- _TASK DETAILS_
All lines from the line containing "78: (460, 202, 5.13)" up to and including the last line of the entries must be written out exactly, with no others.

- _Data extracted from a collection_
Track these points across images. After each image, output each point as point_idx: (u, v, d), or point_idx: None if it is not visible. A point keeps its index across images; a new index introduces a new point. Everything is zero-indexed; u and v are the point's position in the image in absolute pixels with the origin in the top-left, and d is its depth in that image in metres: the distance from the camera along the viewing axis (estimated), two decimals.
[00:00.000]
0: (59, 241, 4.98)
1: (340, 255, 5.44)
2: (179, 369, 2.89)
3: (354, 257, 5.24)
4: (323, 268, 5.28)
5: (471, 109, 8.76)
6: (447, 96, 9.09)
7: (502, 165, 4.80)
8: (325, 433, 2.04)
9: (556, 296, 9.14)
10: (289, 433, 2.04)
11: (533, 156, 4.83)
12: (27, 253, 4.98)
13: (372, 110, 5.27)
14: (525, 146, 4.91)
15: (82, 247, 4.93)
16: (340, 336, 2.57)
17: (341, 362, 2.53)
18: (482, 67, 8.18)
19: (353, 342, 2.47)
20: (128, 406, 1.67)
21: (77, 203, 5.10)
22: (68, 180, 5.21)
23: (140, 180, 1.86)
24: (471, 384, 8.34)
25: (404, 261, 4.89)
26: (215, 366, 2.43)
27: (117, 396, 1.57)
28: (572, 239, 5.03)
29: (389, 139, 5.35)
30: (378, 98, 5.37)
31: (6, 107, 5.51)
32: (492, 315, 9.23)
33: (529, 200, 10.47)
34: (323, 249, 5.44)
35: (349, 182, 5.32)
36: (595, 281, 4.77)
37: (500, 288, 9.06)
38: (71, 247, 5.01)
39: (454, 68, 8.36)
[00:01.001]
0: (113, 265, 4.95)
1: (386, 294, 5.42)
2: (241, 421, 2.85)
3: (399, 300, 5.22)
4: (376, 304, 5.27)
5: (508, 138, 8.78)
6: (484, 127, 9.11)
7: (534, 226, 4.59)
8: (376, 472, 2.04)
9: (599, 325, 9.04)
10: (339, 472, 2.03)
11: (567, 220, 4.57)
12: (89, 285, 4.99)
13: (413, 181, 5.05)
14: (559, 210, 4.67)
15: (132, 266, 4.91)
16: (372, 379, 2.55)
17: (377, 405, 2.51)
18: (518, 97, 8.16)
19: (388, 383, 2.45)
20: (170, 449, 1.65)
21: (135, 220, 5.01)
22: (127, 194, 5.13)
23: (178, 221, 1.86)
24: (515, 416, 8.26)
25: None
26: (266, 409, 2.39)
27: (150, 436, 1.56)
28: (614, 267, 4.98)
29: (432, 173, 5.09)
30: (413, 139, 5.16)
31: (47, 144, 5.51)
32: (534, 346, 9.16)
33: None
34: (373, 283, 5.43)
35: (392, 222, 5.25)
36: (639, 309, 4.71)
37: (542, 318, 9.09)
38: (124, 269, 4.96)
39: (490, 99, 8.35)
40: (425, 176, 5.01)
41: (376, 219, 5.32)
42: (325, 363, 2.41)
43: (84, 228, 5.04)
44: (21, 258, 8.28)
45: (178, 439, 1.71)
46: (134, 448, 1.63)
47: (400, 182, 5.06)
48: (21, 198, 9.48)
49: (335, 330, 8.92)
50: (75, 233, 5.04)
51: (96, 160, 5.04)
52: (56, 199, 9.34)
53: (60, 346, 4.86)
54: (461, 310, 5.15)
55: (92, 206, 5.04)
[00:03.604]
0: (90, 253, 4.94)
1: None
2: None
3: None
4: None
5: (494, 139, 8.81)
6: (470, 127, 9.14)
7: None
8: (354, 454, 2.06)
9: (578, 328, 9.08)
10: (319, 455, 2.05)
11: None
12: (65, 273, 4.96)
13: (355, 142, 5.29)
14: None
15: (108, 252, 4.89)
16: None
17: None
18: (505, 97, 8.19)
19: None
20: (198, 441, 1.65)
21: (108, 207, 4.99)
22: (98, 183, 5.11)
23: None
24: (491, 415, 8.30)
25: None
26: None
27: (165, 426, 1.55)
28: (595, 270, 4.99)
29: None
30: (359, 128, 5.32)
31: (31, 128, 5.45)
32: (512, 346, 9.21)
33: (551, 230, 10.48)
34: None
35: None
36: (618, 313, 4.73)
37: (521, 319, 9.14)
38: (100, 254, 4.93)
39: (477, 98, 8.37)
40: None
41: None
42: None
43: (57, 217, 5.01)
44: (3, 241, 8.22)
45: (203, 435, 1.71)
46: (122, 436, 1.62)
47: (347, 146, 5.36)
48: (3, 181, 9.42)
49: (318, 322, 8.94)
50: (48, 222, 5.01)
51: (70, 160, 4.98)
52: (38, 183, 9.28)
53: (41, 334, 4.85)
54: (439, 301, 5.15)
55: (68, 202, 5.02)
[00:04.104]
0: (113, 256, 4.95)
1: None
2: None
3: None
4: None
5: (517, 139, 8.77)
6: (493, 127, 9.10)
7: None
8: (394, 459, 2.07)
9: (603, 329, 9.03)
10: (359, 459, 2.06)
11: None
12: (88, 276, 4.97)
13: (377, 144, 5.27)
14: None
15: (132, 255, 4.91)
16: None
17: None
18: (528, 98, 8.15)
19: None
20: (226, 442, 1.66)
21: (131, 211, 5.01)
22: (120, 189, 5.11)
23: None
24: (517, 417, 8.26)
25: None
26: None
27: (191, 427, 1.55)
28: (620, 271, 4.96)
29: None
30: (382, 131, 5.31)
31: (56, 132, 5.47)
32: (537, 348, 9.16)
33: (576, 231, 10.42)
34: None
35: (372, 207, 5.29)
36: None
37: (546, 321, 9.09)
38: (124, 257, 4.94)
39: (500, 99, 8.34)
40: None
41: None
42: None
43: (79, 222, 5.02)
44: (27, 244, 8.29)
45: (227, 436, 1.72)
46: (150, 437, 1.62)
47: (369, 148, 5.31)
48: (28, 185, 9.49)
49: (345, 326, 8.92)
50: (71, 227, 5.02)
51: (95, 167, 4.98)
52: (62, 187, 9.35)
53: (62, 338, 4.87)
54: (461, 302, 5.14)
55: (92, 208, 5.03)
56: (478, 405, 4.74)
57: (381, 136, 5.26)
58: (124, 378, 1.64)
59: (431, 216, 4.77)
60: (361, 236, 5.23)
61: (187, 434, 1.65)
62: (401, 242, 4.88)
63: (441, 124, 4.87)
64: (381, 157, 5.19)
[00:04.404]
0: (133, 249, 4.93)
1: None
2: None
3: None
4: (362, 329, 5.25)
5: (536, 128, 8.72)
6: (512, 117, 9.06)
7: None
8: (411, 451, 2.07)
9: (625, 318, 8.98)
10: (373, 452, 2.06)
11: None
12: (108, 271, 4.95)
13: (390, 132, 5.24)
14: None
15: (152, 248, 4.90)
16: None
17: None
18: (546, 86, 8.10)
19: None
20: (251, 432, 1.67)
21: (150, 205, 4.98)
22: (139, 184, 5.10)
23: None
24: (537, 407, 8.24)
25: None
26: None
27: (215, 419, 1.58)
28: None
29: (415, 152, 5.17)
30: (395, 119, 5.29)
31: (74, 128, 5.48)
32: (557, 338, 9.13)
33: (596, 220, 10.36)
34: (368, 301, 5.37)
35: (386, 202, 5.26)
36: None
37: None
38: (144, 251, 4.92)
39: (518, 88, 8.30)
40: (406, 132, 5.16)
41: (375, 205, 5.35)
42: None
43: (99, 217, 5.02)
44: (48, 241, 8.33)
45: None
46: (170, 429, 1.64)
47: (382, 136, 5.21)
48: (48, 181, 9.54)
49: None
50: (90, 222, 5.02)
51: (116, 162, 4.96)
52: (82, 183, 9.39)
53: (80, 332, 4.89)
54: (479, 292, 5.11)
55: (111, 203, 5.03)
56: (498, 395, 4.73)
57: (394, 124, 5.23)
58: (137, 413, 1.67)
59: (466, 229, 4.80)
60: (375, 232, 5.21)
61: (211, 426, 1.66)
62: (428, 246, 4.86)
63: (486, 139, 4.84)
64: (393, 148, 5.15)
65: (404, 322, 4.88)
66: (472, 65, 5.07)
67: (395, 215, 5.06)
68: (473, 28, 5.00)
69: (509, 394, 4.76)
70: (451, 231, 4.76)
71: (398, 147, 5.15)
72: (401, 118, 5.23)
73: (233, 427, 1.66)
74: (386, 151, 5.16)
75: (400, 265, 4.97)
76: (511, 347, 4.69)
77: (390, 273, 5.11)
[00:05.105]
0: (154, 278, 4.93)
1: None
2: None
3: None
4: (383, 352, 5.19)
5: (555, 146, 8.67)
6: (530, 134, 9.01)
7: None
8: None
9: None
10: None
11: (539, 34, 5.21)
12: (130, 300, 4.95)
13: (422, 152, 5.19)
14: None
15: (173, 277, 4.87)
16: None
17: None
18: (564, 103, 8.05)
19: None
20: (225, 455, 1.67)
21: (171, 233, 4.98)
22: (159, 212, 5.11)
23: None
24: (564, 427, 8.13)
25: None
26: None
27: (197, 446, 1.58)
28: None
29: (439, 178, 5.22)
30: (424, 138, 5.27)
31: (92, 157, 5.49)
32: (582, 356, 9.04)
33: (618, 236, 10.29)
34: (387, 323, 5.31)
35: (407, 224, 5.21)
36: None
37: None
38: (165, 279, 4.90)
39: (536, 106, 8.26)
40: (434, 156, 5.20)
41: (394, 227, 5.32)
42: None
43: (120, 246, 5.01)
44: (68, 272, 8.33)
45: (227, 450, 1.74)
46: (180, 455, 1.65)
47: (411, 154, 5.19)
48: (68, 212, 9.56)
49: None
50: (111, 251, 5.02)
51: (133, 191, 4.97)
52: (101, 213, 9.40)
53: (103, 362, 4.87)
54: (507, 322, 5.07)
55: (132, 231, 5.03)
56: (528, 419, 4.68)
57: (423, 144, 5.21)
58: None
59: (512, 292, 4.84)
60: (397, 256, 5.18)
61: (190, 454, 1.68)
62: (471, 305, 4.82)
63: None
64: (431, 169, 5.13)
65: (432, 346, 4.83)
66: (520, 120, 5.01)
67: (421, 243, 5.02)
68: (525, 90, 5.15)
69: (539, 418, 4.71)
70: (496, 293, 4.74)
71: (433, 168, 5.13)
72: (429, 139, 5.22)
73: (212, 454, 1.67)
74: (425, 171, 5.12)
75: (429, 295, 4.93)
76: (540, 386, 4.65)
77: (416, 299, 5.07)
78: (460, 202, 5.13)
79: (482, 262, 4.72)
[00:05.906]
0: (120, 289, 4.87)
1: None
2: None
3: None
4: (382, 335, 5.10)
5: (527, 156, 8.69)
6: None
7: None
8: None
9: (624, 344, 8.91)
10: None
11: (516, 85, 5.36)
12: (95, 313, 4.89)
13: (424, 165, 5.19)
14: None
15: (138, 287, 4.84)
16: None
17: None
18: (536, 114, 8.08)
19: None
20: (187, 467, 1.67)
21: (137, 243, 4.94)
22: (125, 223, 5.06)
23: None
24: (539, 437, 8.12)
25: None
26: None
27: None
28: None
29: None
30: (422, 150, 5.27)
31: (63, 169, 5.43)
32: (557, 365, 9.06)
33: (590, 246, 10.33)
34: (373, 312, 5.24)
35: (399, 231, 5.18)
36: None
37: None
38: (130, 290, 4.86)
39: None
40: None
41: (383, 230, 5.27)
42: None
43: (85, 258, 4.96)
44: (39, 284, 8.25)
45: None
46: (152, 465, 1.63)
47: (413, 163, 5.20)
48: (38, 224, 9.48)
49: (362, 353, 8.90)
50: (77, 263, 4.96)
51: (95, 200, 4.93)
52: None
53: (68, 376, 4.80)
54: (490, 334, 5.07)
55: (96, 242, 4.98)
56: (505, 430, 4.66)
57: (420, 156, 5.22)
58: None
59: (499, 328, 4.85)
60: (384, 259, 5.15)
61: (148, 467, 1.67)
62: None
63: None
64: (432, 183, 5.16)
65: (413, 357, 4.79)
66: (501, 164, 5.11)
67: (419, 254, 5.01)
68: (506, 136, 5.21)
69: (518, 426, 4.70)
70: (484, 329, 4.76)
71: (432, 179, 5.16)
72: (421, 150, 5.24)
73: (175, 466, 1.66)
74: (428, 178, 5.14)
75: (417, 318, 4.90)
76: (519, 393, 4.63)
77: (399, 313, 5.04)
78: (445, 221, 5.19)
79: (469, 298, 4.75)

- _WRITTEN ANSWER_
78: (460, 202, 5.13)
79: (482, 262, 4.72)
[00:05.906]
0: (120, 289, 4.87)
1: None
2: None
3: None
4: (382, 335, 5.10)
5: (527, 156, 8.69)
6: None
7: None
8: None
9: (624, 344, 8.91)
10: None
11: (516, 85, 5.36)
12: (95, 313, 4.89)
13: (424, 165, 5.19)
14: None
15: (138, 287, 4.84)
16: None
17: None
18: (536, 114, 8.08)
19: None
20: (187, 467, 1.67)
21: (137, 243, 4.94)
22: (125, 223, 5.06)
23: None
24: (539, 437, 8.12)
25: None
26: None
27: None
28: None
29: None
30: (422, 150, 5.27)
31: (63, 169, 5.43)
32: (557, 365, 9.06)
33: (590, 246, 10.33)
34: (373, 312, 5.24)
35: (399, 231, 5.18)
36: None
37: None
38: (130, 290, 4.86)
39: None
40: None
41: (383, 230, 5.27)
42: None
43: (85, 258, 4.96)
44: (39, 284, 8.25)
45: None
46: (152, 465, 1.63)
47: (413, 163, 5.20)
48: (38, 224, 9.48)
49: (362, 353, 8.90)
50: (77, 263, 4.96)
51: (95, 200, 4.93)
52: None
53: (68, 376, 4.80)
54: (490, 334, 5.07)
55: (96, 242, 4.98)
56: (505, 430, 4.66)
57: (420, 156, 5.22)
58: None
59: (499, 328, 4.85)
60: (384, 259, 5.15)
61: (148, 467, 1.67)
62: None
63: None
64: (432, 183, 5.16)
65: (413, 357, 4.79)
66: (501, 164, 5.11)
67: (419, 254, 5.01)
68: (506, 136, 5.21)
69: (518, 426, 4.70)
70: (484, 329, 4.76)
71: (432, 179, 5.16)
72: (421, 150, 5.24)
73: (175, 466, 1.66)
74: (428, 178, 5.14)
75: (417, 318, 4.90)
76: (519, 393, 4.63)
77: (399, 313, 5.04)
78: (445, 221, 5.19)
79: (469, 298, 4.75)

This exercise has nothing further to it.